La nécessité rend industrieux ; les Acadiens se chargèrent de prouver une fois de plus la justesse de cet adage. À part les métaux en barre et confectionnés, les armes et les munitions, le sel, le vin et l’eau-de-vie, leur ingénieuse activité suppléait à peu près à tout le reste.
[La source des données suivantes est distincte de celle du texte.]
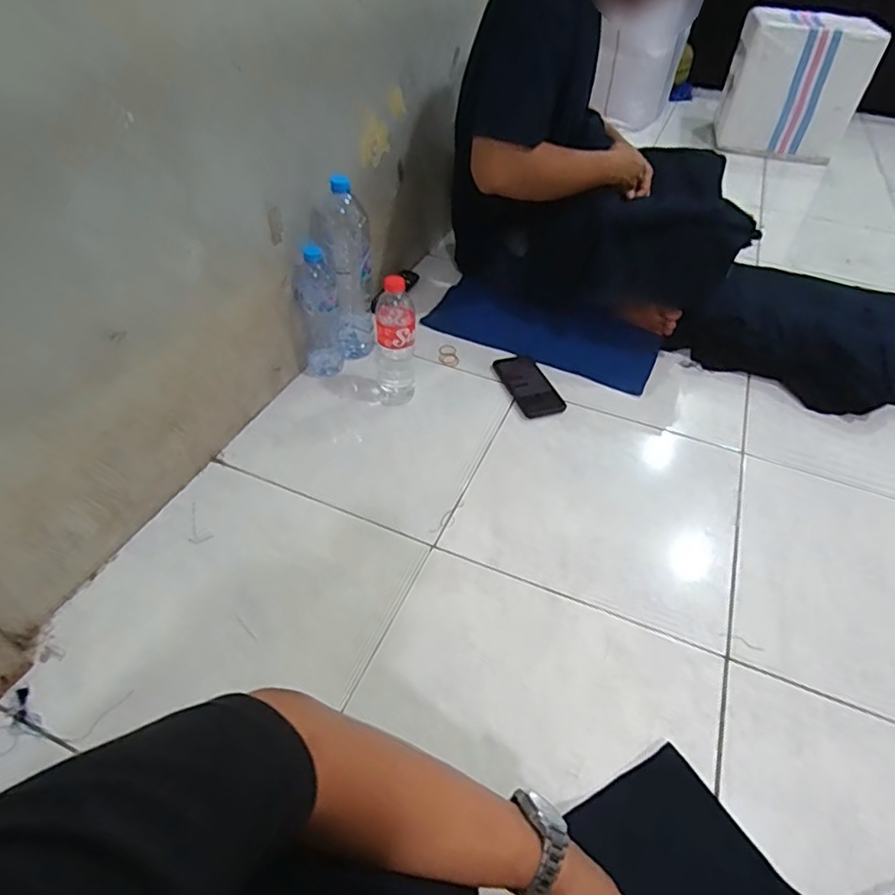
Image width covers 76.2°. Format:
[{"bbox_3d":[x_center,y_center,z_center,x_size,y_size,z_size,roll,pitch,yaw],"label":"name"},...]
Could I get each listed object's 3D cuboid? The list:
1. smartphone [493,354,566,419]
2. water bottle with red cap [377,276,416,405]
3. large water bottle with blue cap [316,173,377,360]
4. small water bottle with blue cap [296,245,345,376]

Il faut là-dessus entendre encore Diéreville qui mêle ici la poésie à la prose :

« Les habitants, écrit-il, ne laissent pas d’y être contents, d’autant qu’on n’y parle ni d’impôts ni de tailles :

    Sans avoir appris de métier,
    Ils sont en tout bons ouvriers ;
De leur laine ils se font habits, bonnets et bas,
Ne se distinguent point par de nouvelles modes ;
    Ils portent toujours des capots
Et se font des souliers toujours plats et commodes
De peaux de loups marins et de peaux d’orignaux ;
De leur lin, ils se font encore de la toile ;
    À voir seulement un modèle,
Ils trouvent tout aisé pour l’exécution ;
C’est comme faire un vers à moi quand j’ai la rime !…
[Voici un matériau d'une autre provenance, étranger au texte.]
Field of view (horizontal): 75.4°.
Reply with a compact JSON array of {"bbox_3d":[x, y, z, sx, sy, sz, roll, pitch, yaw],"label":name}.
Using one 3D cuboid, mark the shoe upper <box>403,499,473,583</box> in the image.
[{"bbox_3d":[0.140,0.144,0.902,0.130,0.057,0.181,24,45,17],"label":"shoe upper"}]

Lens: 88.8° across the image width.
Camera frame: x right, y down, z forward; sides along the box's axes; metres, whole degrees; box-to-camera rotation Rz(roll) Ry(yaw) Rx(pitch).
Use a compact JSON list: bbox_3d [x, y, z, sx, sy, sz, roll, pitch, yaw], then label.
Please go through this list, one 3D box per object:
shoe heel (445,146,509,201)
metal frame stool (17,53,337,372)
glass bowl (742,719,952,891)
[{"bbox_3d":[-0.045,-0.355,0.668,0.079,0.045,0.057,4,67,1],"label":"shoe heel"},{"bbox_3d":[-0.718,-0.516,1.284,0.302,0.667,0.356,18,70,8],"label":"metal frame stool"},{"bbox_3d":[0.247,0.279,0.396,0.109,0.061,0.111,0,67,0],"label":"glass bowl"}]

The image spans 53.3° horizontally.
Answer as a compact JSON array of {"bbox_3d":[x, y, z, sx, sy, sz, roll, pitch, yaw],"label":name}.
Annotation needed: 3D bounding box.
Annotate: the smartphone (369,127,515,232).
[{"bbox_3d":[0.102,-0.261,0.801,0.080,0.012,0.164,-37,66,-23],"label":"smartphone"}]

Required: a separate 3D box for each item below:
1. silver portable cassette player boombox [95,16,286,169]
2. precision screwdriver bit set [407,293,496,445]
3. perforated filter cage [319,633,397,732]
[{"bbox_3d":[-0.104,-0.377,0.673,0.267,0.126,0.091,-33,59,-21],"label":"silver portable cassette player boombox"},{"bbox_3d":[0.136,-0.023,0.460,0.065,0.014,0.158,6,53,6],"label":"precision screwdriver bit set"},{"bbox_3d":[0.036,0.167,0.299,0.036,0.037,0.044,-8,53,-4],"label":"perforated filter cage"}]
« Sauf les asperges et les artichauts, ils ont toutes sortes de légumes, et tous excellents ; ils ont des champs couverts de choux pommés et de navets, qu’ils conservent toute l’année… Les choux restent dans les champs la tête renversée, et la neige les couvre qui les conserve. On fait de plantureuses soupes avec ces deux légumes et de grosses pièces de lard ; ils font surtout beaucoup de choux, car les cochons en mangent

  1. Archives de la marine. Lettre du 23 décembre 1707.